Work instruction.
Go through the entries and say how many lines contain the string "right". The number is the whole answer.

Extracted data.
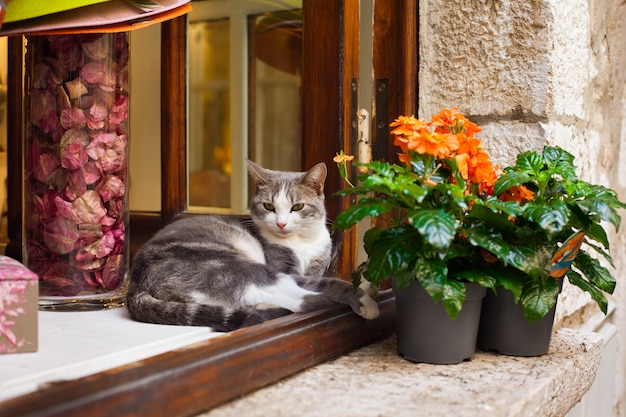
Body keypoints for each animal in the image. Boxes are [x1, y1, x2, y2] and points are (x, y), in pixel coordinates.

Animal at [127, 160, 378, 332]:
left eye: (297, 207)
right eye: (268, 206)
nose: (281, 223)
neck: (301, 241)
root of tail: (135, 283)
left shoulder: (317, 262)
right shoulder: (284, 267)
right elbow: (329, 282)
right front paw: (363, 300)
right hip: (232, 264)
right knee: (298, 300)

Written response.
6